--- REQUIREMENT ---
Copy out the data that comes next, character for character, and leave the images aside.

--- SOURCE INFORMATION ---
————————

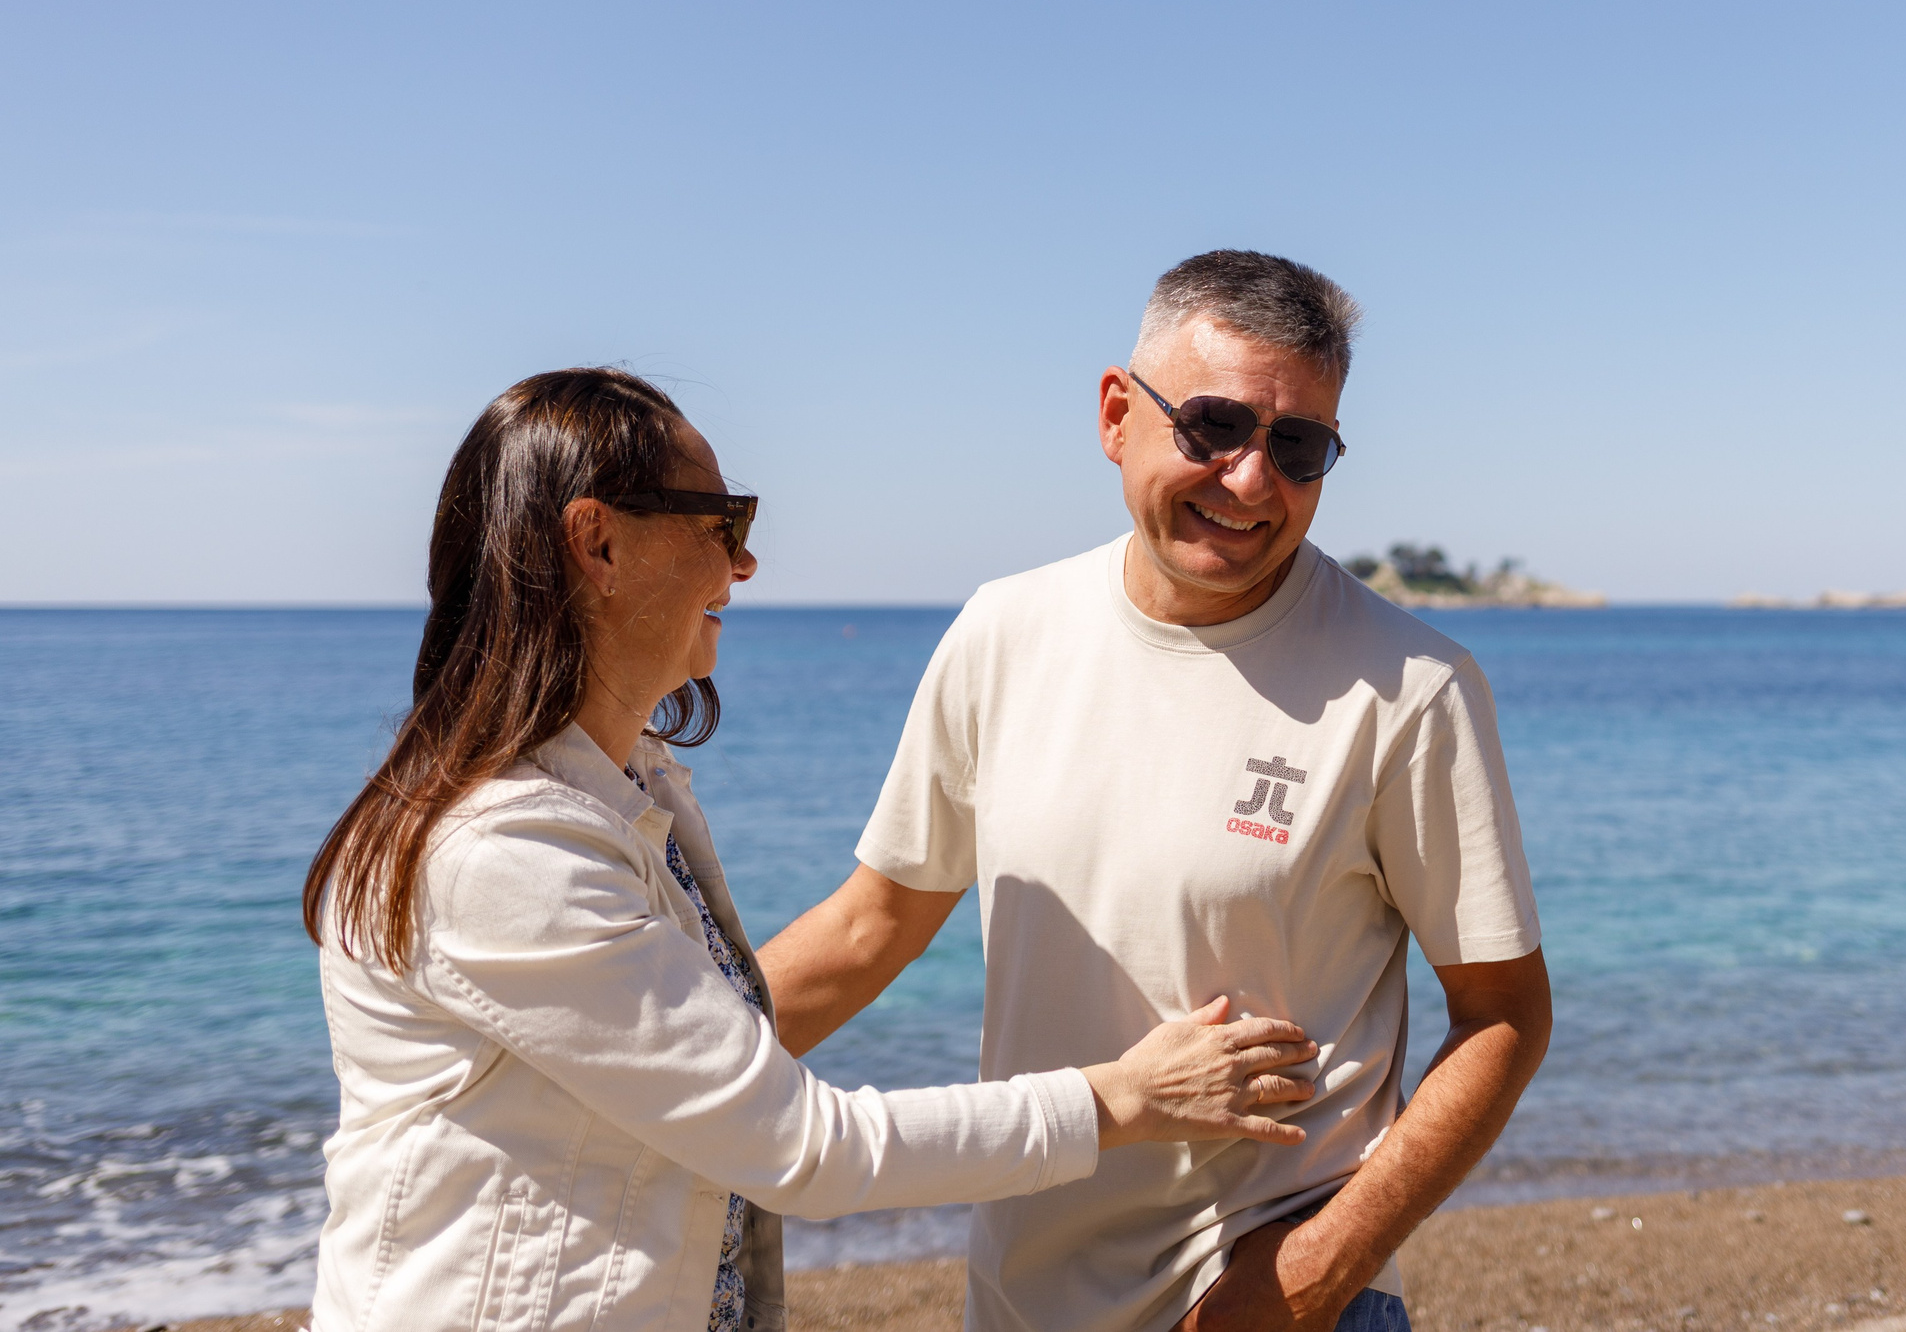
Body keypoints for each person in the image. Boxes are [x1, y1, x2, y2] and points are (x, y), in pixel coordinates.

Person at [303, 368, 1318, 1332]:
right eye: (722, 524)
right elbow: (801, 1148)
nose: (742, 564)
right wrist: (1126, 1097)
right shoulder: (501, 849)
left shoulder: (628, 792)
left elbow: (728, 1046)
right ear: (597, 543)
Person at [760, 253, 1549, 1332]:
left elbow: (1503, 1017)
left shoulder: (1412, 690)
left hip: (1272, 1303)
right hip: (1020, 1299)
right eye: (1213, 427)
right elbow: (869, 928)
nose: (1250, 481)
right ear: (1115, 414)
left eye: (1298, 446)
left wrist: (1315, 1273)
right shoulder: (1004, 631)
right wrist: (633, 1075)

————————

--- TASK ANSWER ---
Body keypoints for each person in the image. Boxes are [x1, y1, x2, y2] and points are (x, y), in pixel coordinates.

Person at [303, 368, 1318, 1332]:
right eye: (722, 524)
right elbow: (801, 1148)
nose: (742, 564)
right wrist: (1126, 1097)
right shoulder: (501, 849)
left shoulder: (628, 792)
left elbow: (728, 1046)
right ear: (597, 543)
Person at [760, 253, 1549, 1332]:
left elbow: (1503, 1017)
left shoulder: (1412, 690)
left hip: (1272, 1303)
right hip: (1020, 1299)
right eye: (1213, 427)
right elbow: (869, 928)
nose: (1250, 481)
right ear: (1115, 414)
left eye: (1298, 446)
left wrist: (1315, 1273)
right shoulder: (1004, 631)
right wrist: (633, 1075)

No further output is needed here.